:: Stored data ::
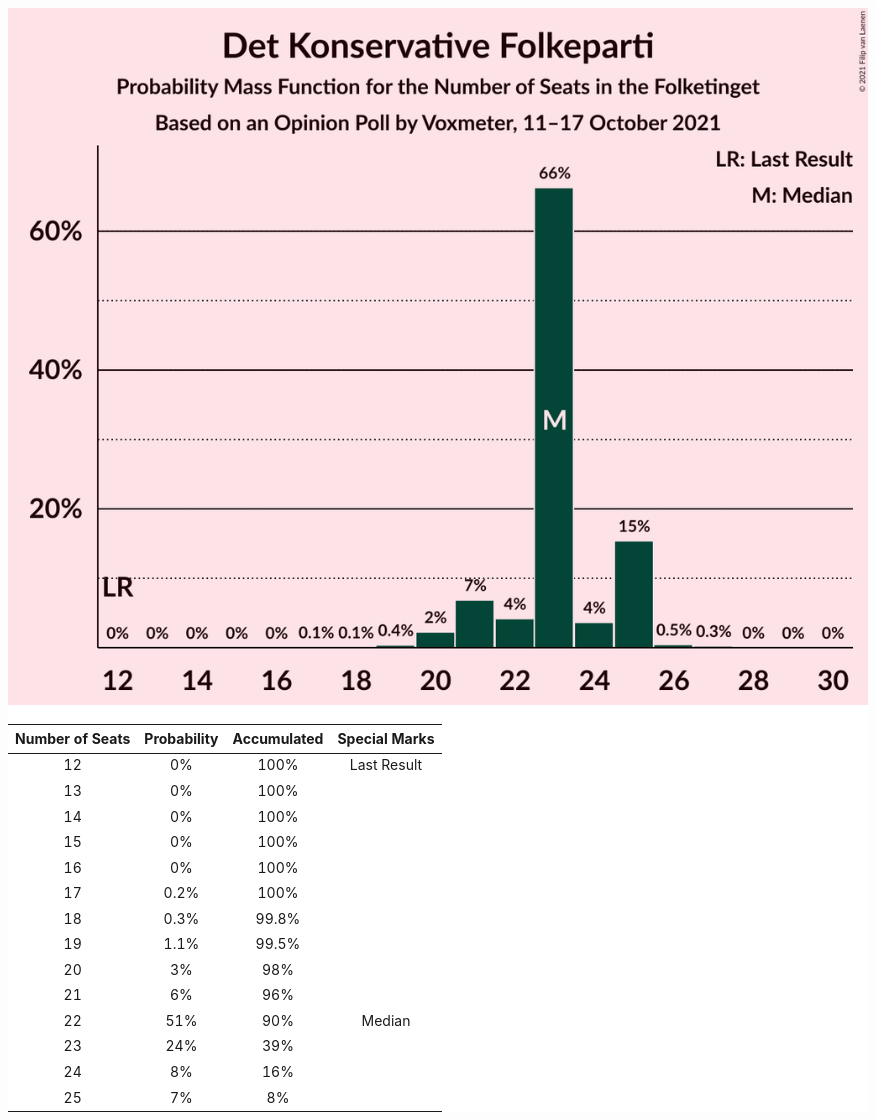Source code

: ![Graph with seats probability mass function not yet produced](2021-10-17-Voxmeter-seats-pmf-detkonservativefolkeparti.png "Seats Probability Mass Function")

| Number of Seats | Probability | Accumulated | Special Marks |
|:---------------:|:-----------:|:-----------:|:-------------:|
| 12 | 0% | 100% | Last Result |
| 13 | 0% | 100% |  |
| 14 | 0% | 100% |  |
| 15 | 0% | 100% |  |
| 16 | 0% | 100% |  |
| 17 | 0.2% | 100% |  |
| 18 | 0.3% | 99.8% |  |
| 19 | 1.1% | 99.5% |  |
| 20 | 3% | 98% |  |
| 21 | 6% | 96% |  |
| 22 | 51% | 90% | Median |
| 23 | 24% | 39% |  |
| 24 | 8% | 16% |  |
| 25 | 7% | 8% |  |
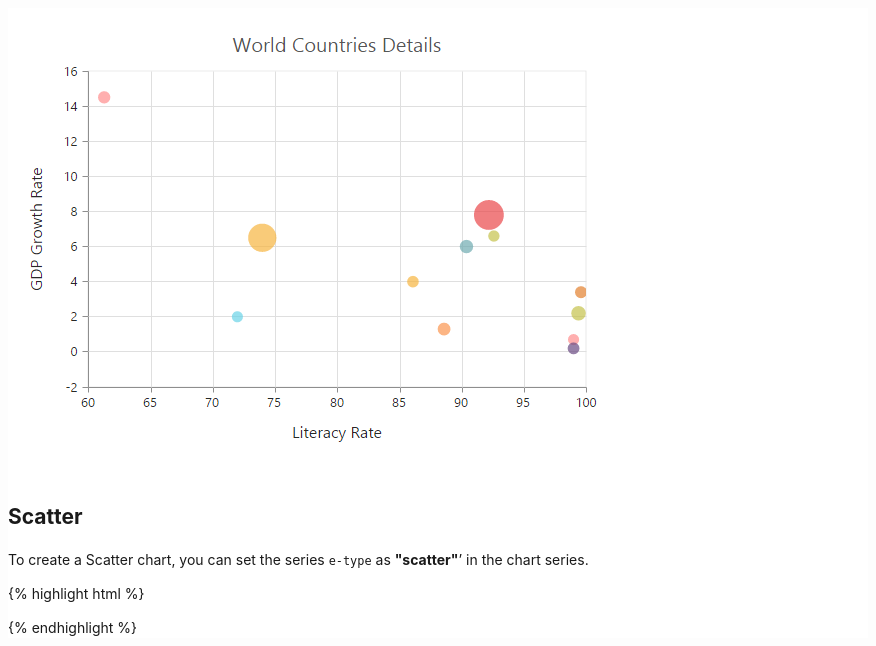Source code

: ![](Chart-Types_images/Chart-Types_img58.png)


## Scatter

To create a Scatter chart, you can set the series `e-type` as **"scatter"**’ in the chart series. 

{% highlight html %}

<html xmlns="http://www.w3.org/1999/xhtml" lang="en" ng-app="ChartApp">
    <head>
        <title>Essential Studio for AngularJS: Chart</title>
        <!--CSS and Script file References -->
    </head>
    <body ng-controller="ChartCtrl">
        <div id="container" ej-chart>
        <e-series>
        <e-series  e-type="scatter" ></e-series>
        </e-series>
        </div>
        <script>
        angular.module('ChartApp', ['ejangular'])
        .controller('ChartCtrl', function ($scope) {
                   });
        </script>
    </body>
</html>

{% endhighlight %}
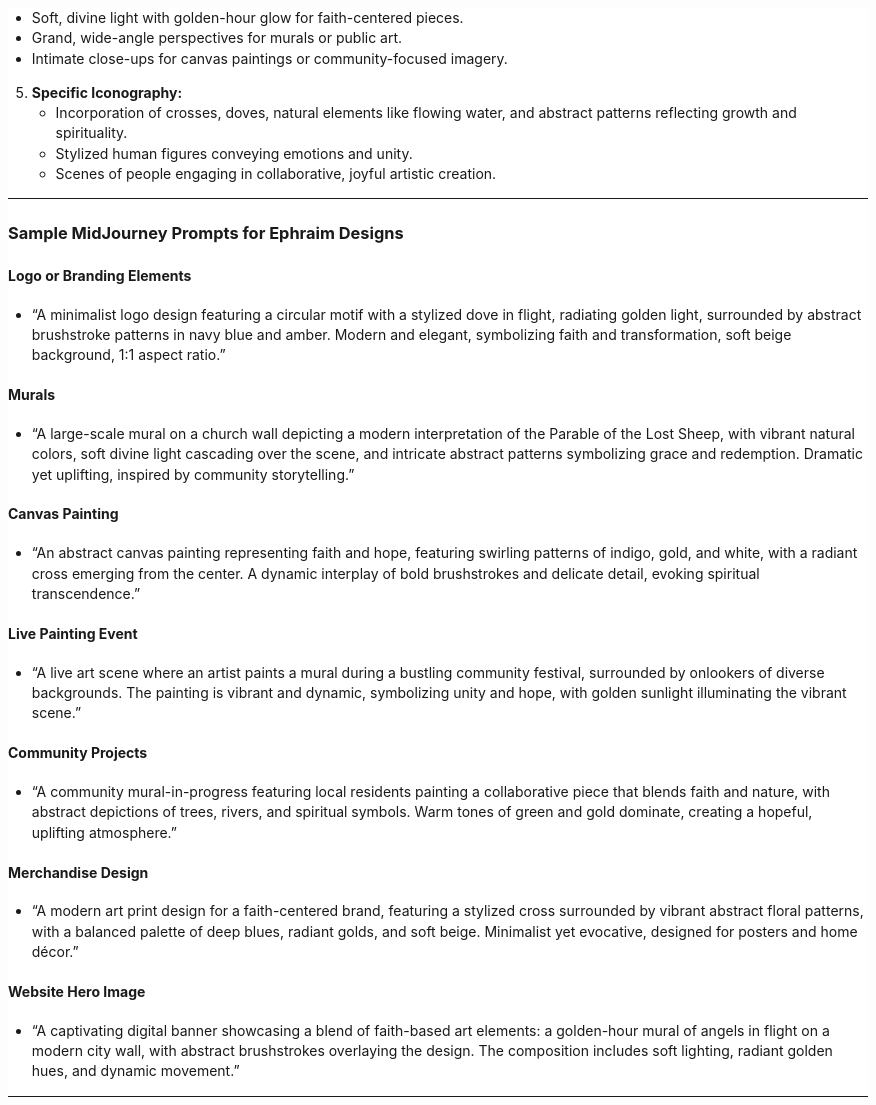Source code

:    - Soft, divine light with golden-hour glow for faith-centered pieces.
   - Grand, wide-angle perspectives for murals or public art.
   - Intimate close-ups for canvas paintings or community-focused imagery.

5. **Specific Iconography:**
   - Incorporation of crosses, doves, natural elements like flowing water, and abstract patterns reflecting growth and spirituality.
   - Stylized human figures conveying emotions and unity.
   - Scenes of people engaging in collaborative, joyful artistic creation.

---

### **Sample MidJourney Prompts for Ephraim Designs**

#### **Logo or Branding Elements**

- “A minimalist logo design featuring a circular motif with a stylized dove in flight, radiating golden light, surrounded by abstract brushstroke patterns in navy blue and amber. Modern and elegant, symbolizing faith and transformation, soft beige background, 1:1 aspect ratio.”

#### **Murals**

- “A large-scale mural on a church wall depicting a modern interpretation of the Parable of the Lost Sheep, with vibrant natural colors, soft divine light cascading over the scene, and intricate abstract patterns symbolizing grace and redemption. Dramatic yet uplifting, inspired by community storytelling.”

#### **Canvas Painting**

- “An abstract canvas painting representing faith and hope, featuring swirling patterns of indigo, gold, and white, with a radiant cross emerging from the center. A dynamic interplay of bold brushstrokes and delicate detail, evoking spiritual transcendence.”

#### **Live Painting Event**

- “A live art scene where an artist paints a mural during a bustling community festival, surrounded by onlookers of diverse backgrounds. The painting is vibrant and dynamic, symbolizing unity and hope, with golden sunlight illuminating the vibrant scene.”

#### **Community Projects**

- “A community mural-in-progress featuring local residents painting a collaborative piece that blends faith and nature, with abstract depictions of trees, rivers, and spiritual symbols. Warm tones of green and gold dominate, creating a hopeful, uplifting atmosphere.”

#### **Merchandise Design**

- “A modern art print design for a faith-centered brand, featuring a stylized cross surrounded by vibrant abstract floral patterns, with a balanced palette of deep blues, radiant golds, and soft beige. Minimalist yet evocative, designed for posters and home décor.”

#### **Website Hero Image**

- “A captivating digital banner showcasing a blend of faith-based art elements: a golden-hour mural of angels in flight on a modern city wall, with abstract brushstrokes overlaying the design. The composition includes soft lighting, radiant golden hues, and dynamic movement.”

---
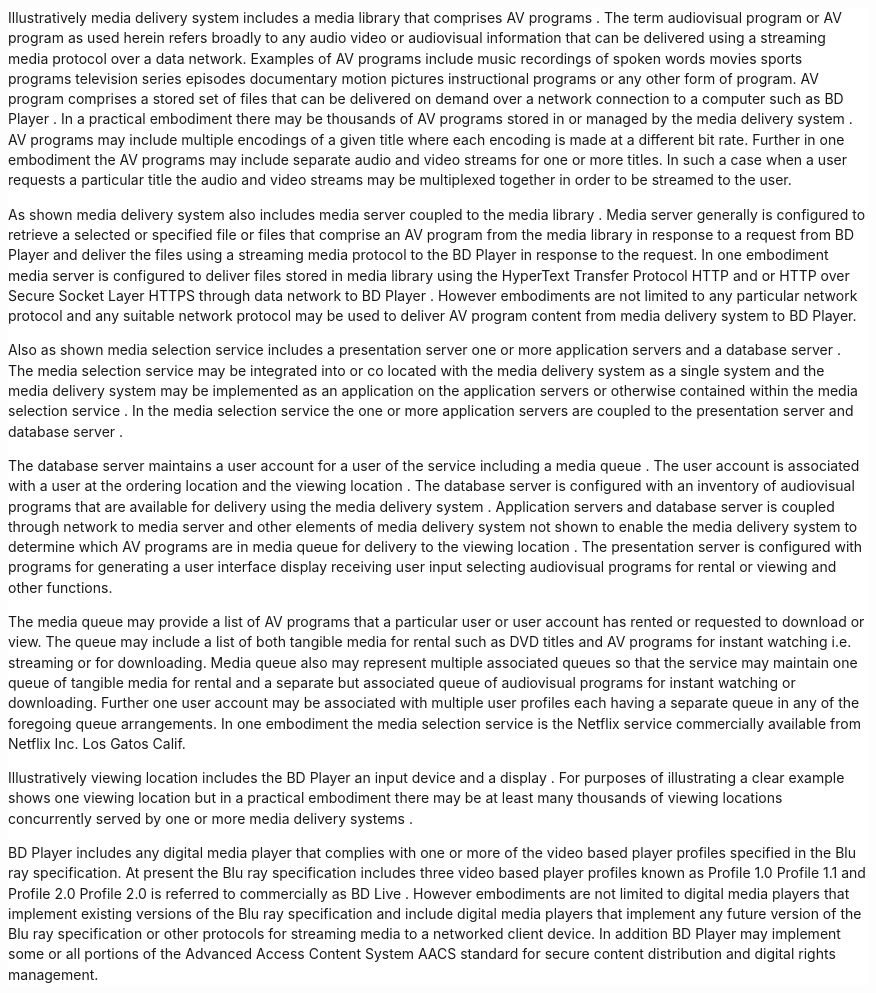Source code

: Illustratively media delivery system includes a media library that comprises AV programs . The term audiovisual program or AV program as used herein refers broadly to any audio video or audiovisual information that can be delivered using a streaming media protocol over a data network. Examples of AV programs include music recordings of spoken words movies sports programs television series episodes documentary motion pictures instructional programs or any other form of program. AV program comprises a stored set of files that can be delivered on demand over a network connection to a computer such as BD Player . In a practical embodiment there may be thousands of AV programs stored in or managed by the media delivery system . AV programs may include multiple encodings of a given title where each encoding is made at a different bit rate. Further in one embodiment the AV programs may include separate audio and video streams for one or more titles. In such a case when a user requests a particular title the audio and video streams may be multiplexed together in order to be streamed to the user.

As shown media delivery system also includes media server coupled to the media library . Media server generally is configured to retrieve a selected or specified file or files that comprise an AV program from the media library in response to a request from BD Player and deliver the files using a streaming media protocol to the BD Player in response to the request. In one embodiment media server is configured to deliver files stored in media library using the HyperText Transfer Protocol HTTP and or HTTP over Secure Socket Layer HTTPS through data network to BD Player . However embodiments are not limited to any particular network protocol and any suitable network protocol may be used to deliver AV program content from media delivery system to BD Player.

Also as shown media selection service includes a presentation server one or more application servers and a database server . The media selection service may be integrated into or co located with the media delivery system as a single system and the media delivery system may be implemented as an application on the application servers or otherwise contained within the media selection service . In the media selection service the one or more application servers are coupled to the presentation server and database server .

The database server maintains a user account for a user of the service including a media queue . The user account is associated with a user at the ordering location and the viewing location . The database server is configured with an inventory of audiovisual programs that are available for delivery using the media delivery system . Application servers and database server is coupled through network to media server and other elements of media delivery system not shown to enable the media delivery system to determine which AV programs are in media queue for delivery to the viewing location . The presentation server is configured with programs for generating a user interface display receiving user input selecting audiovisual programs for rental or viewing and other functions.

The media queue may provide a list of AV programs that a particular user or user account has rented or requested to download or view. The queue may include a list of both tangible media for rental such as DVD titles and AV programs for instant watching i.e. streaming or for downloading. Media queue also may represent multiple associated queues so that the service may maintain one queue of tangible media for rental and a separate but associated queue of audiovisual programs for instant watching or downloading. Further one user account may be associated with multiple user profiles each having a separate queue in any of the foregoing queue arrangements. In one embodiment the media selection service is the Netflix service commercially available from Netflix Inc. Los Gatos Calif.

Illustratively viewing location includes the BD Player an input device and a display . For purposes of illustrating a clear example shows one viewing location but in a practical embodiment there may be at least many thousands of viewing locations concurrently served by one or more media delivery systems .

BD Player includes any digital media player that complies with one or more of the video based player profiles specified in the Blu ray specification. At present the Blu ray specification includes three video based player profiles known as Profile 1.0 Profile 1.1 and Profile 2.0 Profile 2.0 is referred to commercially as BD Live . However embodiments are not limited to digital media players that implement existing versions of the Blu ray specification and include digital media players that implement any future version of the Blu ray specification or other protocols for streaming media to a networked client device. In addition BD Player may implement some or all portions of the Advanced Access Content System AACS standard for secure content distribution and digital rights management.
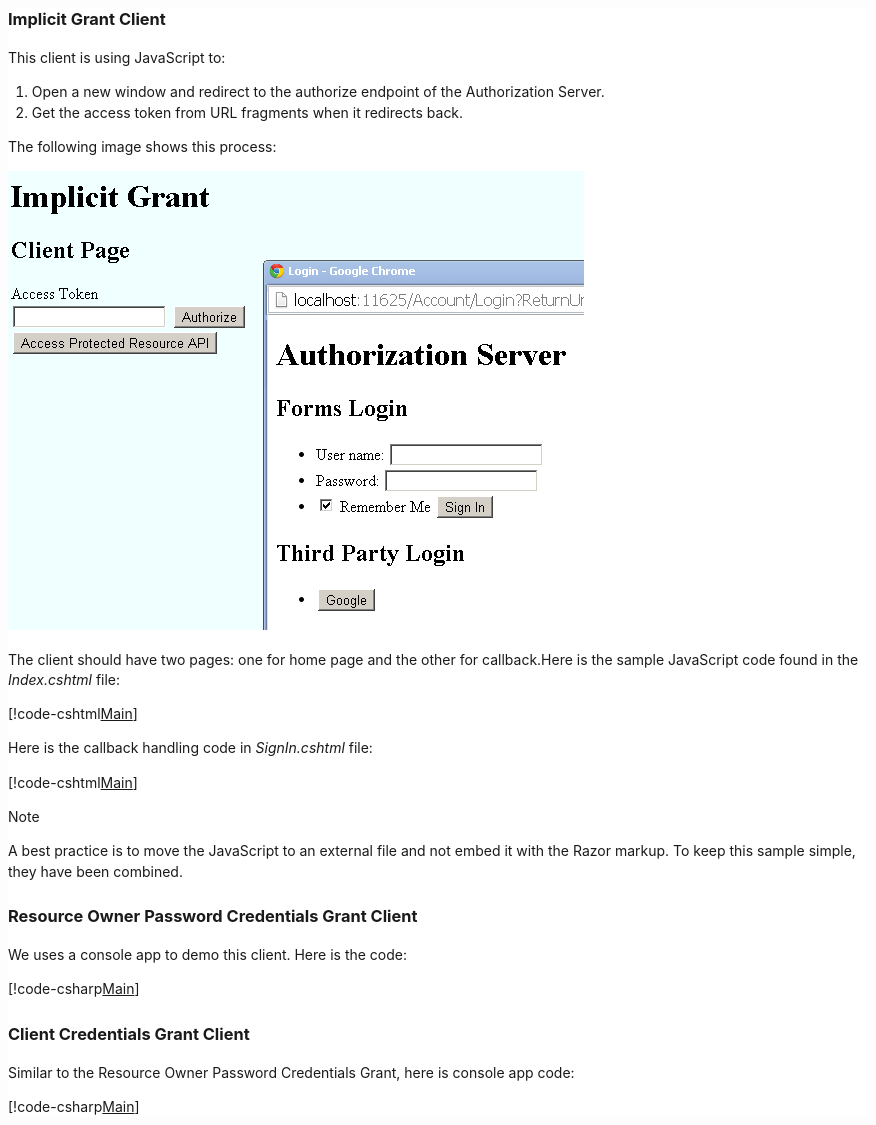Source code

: 
### Implicit Grant Client

This client is using JavaScript to:

1. Open a new window and redirect to the authorize endpoint of the Authorization Server.
2. Get the access token from URL fragments when it redirects back.

The following image shows this process:

![](owin-oauth-20-authorization-server/_static/image4.png)

The client should have two pages: one for home page and the other for callback.Here is the sample JavaScript code found in the *Index.cshtml* file:

[!code-cshtml[Main](owin-oauth-20-authorization-server/samples/sample18.cshtml)]

Here is the callback handling code in *SignIn.cshtml* file:

[!code-cshtml[Main](owin-oauth-20-authorization-server/samples/sample19.cshtml)]

> [!NOTE]
> A best practice is to move the JavaScript to an external file and not embed it with the Razor markup. To keep this sample simple, they have been combined.


### Resource Owner Password Credentials Grant Client

We uses a console app to demo this client. Here is the code:

[!code-csharp[Main](owin-oauth-20-authorization-server/samples/sample20.cs)]

### Client Credentials Grant Client

Similar to the Resource Owner Password Credentials Grant, here is console app code:

[!code-csharp[Main](owin-oauth-20-authorization-server/samples/sample21.cs)]
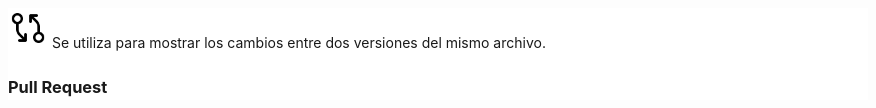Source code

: <img src="./Images/Git/git_diff_icon.svg" width="40">
Se utiliza para mostrar los cambios entre dos versiones del mismo archivo.

<br/>

### **Pull Request**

:: Directive ::
Look above for the line holding "#### **Community Projects**". Print it and every line after it, exactly, through the line holding "community mural-in-progress featuring".

:: Answer ::
#### **Community Projects**

- “A community mural-in-progress featuring local residents painting a collaborative piece that blends faith and nature, with abstract depictions of trees, rivers, and spiritual symbols. Warm tones of green and gold dominate, creating a hopeful, uplifting atmosphere.”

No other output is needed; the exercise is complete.